++++ Given text ++++

These are good questions. My parents were art teachers. Theater teachers. And I did have a teacher, Mrs. Gutherman. She was my high school English teacher. My freshman English teacher.

She blew my mind with the Canterbury Tales. She blew my mind when she screened the movie "Becket" for us. It was the first time that I thought I was relating to older Englishmen in a way that I didn't know was possible. I'm crying their tears. I'm feeling their pain. It was so moving and incredible. I am forever thankful to Mrs. Gutherman. If I were a teacher, I would want to bring back the home economics department.

How do you think the film reflects these dynamics of power, and what conversations do you hope it sparks about gender and authority today?

Julia: I think it's not just about those things. I think it's about so many things.  And that's been the great bonus round of making a movie like this, is people having enthusiastic, exciting conversations about a plethora of things. It's not just about gender or politics.  And they're seeing layers.

I'm glad we finally found this place together. I like it. It was a thrill. And I think that is me, I love talking as you can tell. I love communicating. I love, you know, being in those sorts of dinner conversations. And I love that that's what's happening from this film.

Michael Stuhlbarg (Frederik Mendelssohn)

++++ Given material ++++

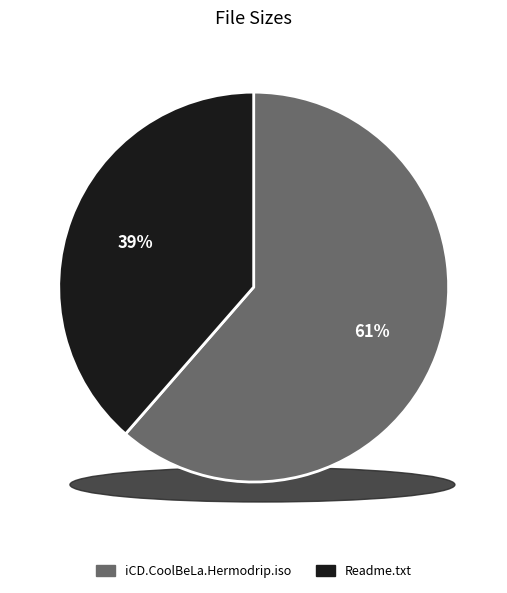

Is there any slice that represents more than half of the pie?

Yes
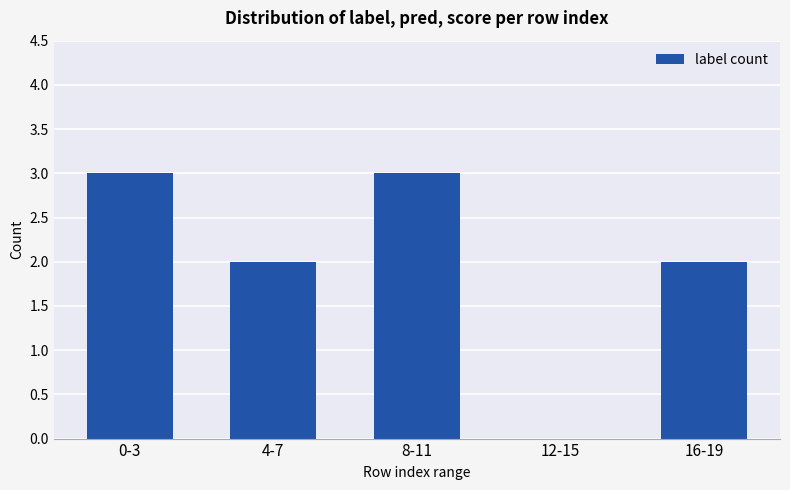

Are the bars horizontal?

No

++++

Problems to solve:
**1.** In the interview excerpt, which movie did the speaker's freshman English teacher screen for the class?
**2.** Continue the interview excerpt from its last line.

Your written answers:
**1.** "Becket"

**2.**
Photo courtesy of Amazon Mgm Studios
Photo courtesy of Amazon Mgm Studios

Michael, what about Frederik drew you in? We meet him in one place, and then he goes somewhere else entirely.

There were a million things about the character of Frederik that could have kept me working on it for the rest of my life, to be honest.  I knew nothing about Freudian analysis, nothing about gastronomy or musicology.

All these elements contribute to who this individual is, plus the extraordinary backstory that came from Nora's remarkably layered, brilliant story. There was an endless amount of work to do in a very short amount of time. So, you do the best you can, and you throw yourself into it. But it was a relationship that I thought, particularly, as we've spoken about earlier, with Julia and me, that I found to be kindled by each other.

And as Julia would learn about Alma, I would learn from her about how to reciprocate. So, with everyone really, Andrew, it was an extraordinary, remarkable group to play with, and I got enlightenment from everybody.

Andrew Garfield (Henrik Gibson)

Photo courtesy of Amazon Mgm Studios
Photo courtesy of Amazon Mgm Studios

Can you talk about your character and his confrontation scene with Julia's character?

Obviously, I think that moment is very clear for the character I play in the terrible, horrible scene that I had to shoot with national treasure Julia Roberts. Thank God. I mean this very sincerely. We did just one take because it was not in any way, shape, or form pleasant. But I think there is a kind of a reckoning that this person who believes himself to be a kind of humanist and a kind of a great professor, a great teacher, a guy who's trying to open and unlock all of his students, and someone who's daring and trying to get people closer to the edges of their own hearts and the centers of their own hearts. That he's faced with something that he hadn't previously recognized in himself. And yeah, of course, it's really, really fun, I think, it is the right word that we get to safely explore the darker regions that we all, every one of us, unfortunately or fortunately, share. We all have these aspects that we'd rather not admit to.

Ayo Edebiri (Maggie Price)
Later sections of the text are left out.